■ **AUSZUG ZUM LESEN**
************

Diagnose: Brustkrebs

Bloggerin seit 2017

Blog&Links: Kick Cancer ChickFacebookInstagram

Diagnose: Leukämie (ALL)

Blogger seit 2017

Blog & Links: Leukofight, Facebook, Instagram

Diagnose: Darmkrebs

Blogger seit 2013

Blog & Links: Canceling CancerFacebookInstagram

Diagnose: Schilddrüsenkrebs papilär und Metastasen

Bloggerin seit 2016

Blog & Links: FacebookInstagram

Diagnose: Mundbodencarzinom mit Befall und Perforation eines Halslympfknotens

Blogger seit 2015

Blog: Facebook

Diagnose: Pleomorphes Sarkom (sehr bösartig)

Bloggerin seit 2013

Blog: krebstierchen.de

Diagnose: Brustkrebs

Bloggerin seit 2015

Blog: Krebskillerin

Diagnose: Gehirntumor Astrozytom WHO grad 3

Blogger seit 2015

Links: Facebook, Instagram

Diagnose: Brustkrebs

Bloggerin seit 2016

Blog & Links: mairose42FacebookInstagramFotoblog

Diagnose: Mukoepimoid Karzinom low grade

Bloggerin seit 2017

Blog & Links: FacebookInstagram

Diagnose: Lymphknotenkrebs mit Autoimmun Neithophilie

Bloggerin seit 2015

Blog & Links: FacebookInstagram

Diagnose: Dottersackkrebs

Bloggerin seit 2016

Blog & Links: Krebs hat ein GesichtFacebookInstagram

Warum tragen wir unseren Kampf so öffentlich aus? Zwei der wichtigsten Gründe sind:

1. Anderen Betroffenen Hoffnung und Informationen geben.

2. Dem Umfeld klar machen, was es bedeutet, gegen den Krebs zu kämpfen.

************

■ **Begrenzungsrahmen mit Schlüsselpunkten**
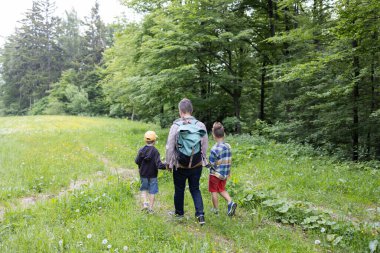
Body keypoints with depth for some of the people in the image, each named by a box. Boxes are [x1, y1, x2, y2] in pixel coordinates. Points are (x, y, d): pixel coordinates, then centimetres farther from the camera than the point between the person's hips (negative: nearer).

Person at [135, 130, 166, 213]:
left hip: (143, 174, 3)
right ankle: (150, 208, 9)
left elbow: (137, 161, -1)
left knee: (144, 189, 20)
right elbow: (158, 164, -23)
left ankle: (144, 203, 4)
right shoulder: (155, 151, -15)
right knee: (152, 192, 6)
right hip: (152, 175, -2)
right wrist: (166, 166, -20)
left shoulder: (141, 150, -6)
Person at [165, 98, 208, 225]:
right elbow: (205, 146, 1)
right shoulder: (201, 125, -6)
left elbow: (169, 147, -9)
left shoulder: (176, 126, -13)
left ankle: (179, 212, 33)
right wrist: (202, 160, 16)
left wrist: (168, 162, 4)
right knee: (195, 189, 16)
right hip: (196, 165, 2)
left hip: (180, 165, -2)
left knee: (179, 189, 17)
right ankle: (200, 214, 5)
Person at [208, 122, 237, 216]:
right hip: (225, 173, 6)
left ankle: (216, 209, 24)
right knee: (222, 190, 23)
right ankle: (230, 202, 4)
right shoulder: (228, 146, -4)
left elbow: (210, 164, -19)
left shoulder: (215, 149, -24)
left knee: (214, 191, 13)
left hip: (215, 174, -6)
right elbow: (229, 160, 6)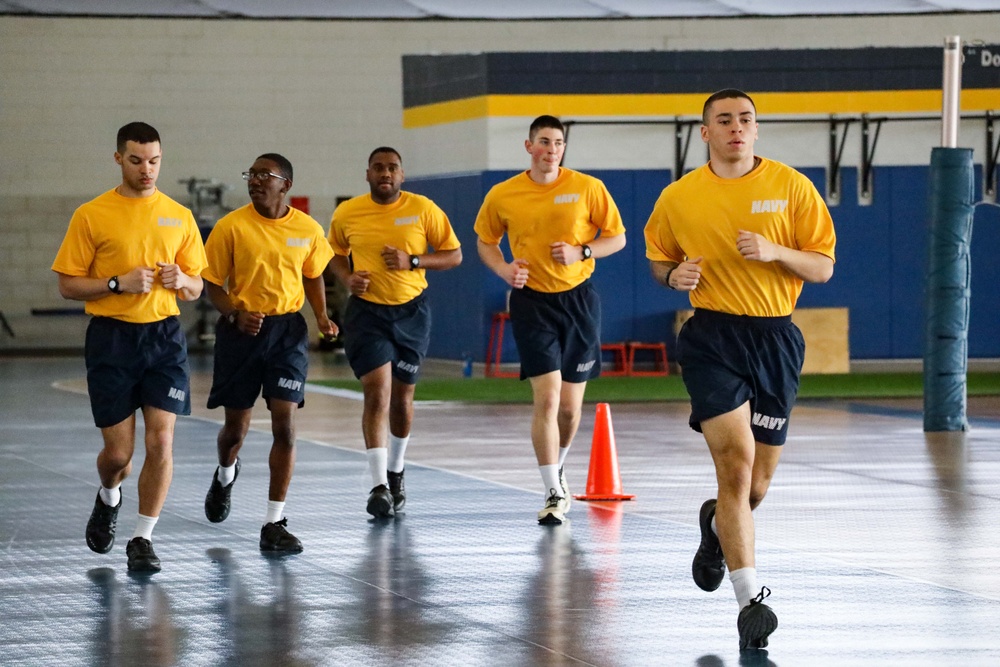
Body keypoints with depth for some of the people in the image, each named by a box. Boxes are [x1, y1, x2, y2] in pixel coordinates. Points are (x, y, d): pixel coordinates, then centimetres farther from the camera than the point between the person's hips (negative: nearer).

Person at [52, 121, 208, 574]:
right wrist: (119, 283, -16)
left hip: (165, 336, 2)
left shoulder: (179, 217, 8)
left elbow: (195, 289, 14)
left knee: (161, 442, -9)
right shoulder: (91, 215, -1)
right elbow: (68, 285, -2)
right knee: (118, 450, 0)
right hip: (112, 337, -2)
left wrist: (181, 281, -9)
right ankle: (108, 499, 35)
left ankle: (142, 540, 1)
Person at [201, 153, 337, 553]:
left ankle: (274, 524, -4)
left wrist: (321, 317, 0)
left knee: (284, 424, -10)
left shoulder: (308, 230, -1)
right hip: (241, 330, -1)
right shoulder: (231, 227, -7)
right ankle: (225, 475, 47)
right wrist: (236, 313, -20)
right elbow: (213, 283, -2)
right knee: (236, 426, 9)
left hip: (287, 329, 1)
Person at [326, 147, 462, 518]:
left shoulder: (423, 209, -5)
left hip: (411, 311, 1)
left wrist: (412, 261, -16)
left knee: (402, 397, 13)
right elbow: (335, 255, 14)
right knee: (377, 393, -15)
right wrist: (347, 278, -7)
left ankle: (396, 473, 36)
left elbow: (454, 255, 0)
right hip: (367, 311, -1)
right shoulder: (347, 213, -2)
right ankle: (379, 486, -18)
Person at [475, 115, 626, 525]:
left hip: (578, 299, 1)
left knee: (570, 406, 9)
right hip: (532, 302, -1)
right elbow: (486, 241, 14)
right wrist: (504, 269, -6)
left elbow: (617, 238, 4)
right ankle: (554, 494, -10)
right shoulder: (502, 196, -1)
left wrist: (581, 252, -14)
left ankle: (557, 470, 37)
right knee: (547, 396, -14)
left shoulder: (587, 188, -3)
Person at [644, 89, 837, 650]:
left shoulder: (791, 187, 1)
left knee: (758, 480, 10)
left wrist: (775, 252, -17)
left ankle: (718, 526, 47)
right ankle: (750, 599, -16)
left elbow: (823, 268, 1)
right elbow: (659, 258, 19)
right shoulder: (678, 197, 3)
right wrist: (674, 275, -5)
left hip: (775, 336, 2)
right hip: (712, 336, -2)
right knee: (736, 459, -19)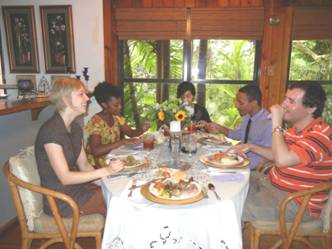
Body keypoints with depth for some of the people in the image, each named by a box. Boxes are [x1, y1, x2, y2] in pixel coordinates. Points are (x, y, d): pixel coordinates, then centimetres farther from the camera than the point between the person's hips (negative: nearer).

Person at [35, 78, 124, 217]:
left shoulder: (75, 128, 6)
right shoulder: (50, 131, -21)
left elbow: (84, 166, 6)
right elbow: (65, 178, -22)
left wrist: (110, 171, -9)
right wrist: (105, 171, -26)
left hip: (77, 187, 7)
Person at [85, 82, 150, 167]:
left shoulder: (116, 117, 1)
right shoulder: (96, 122, -20)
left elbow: (131, 133, 9)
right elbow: (96, 151, -29)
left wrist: (142, 129, -12)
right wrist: (123, 141, -32)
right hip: (100, 164, -7)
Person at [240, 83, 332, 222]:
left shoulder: (320, 135, -25)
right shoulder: (296, 129, 6)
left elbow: (282, 160, -36)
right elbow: (278, 154, 20)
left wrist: (276, 123, -29)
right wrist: (252, 147, 7)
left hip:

************

■ **AUFGABENSTELLUNG**
Liste aus dem Auszug über die Krebsblogger alle Diagnosen auf, deren Eintrag „seit 2016“ als Beginn des Bloggens nennt.

■ **SCHRIFTLICHE LÖSUNG**
- Schilddrüsenkrebs papilär und Metastasen
- Brustkrebs
- Dottersackkrebs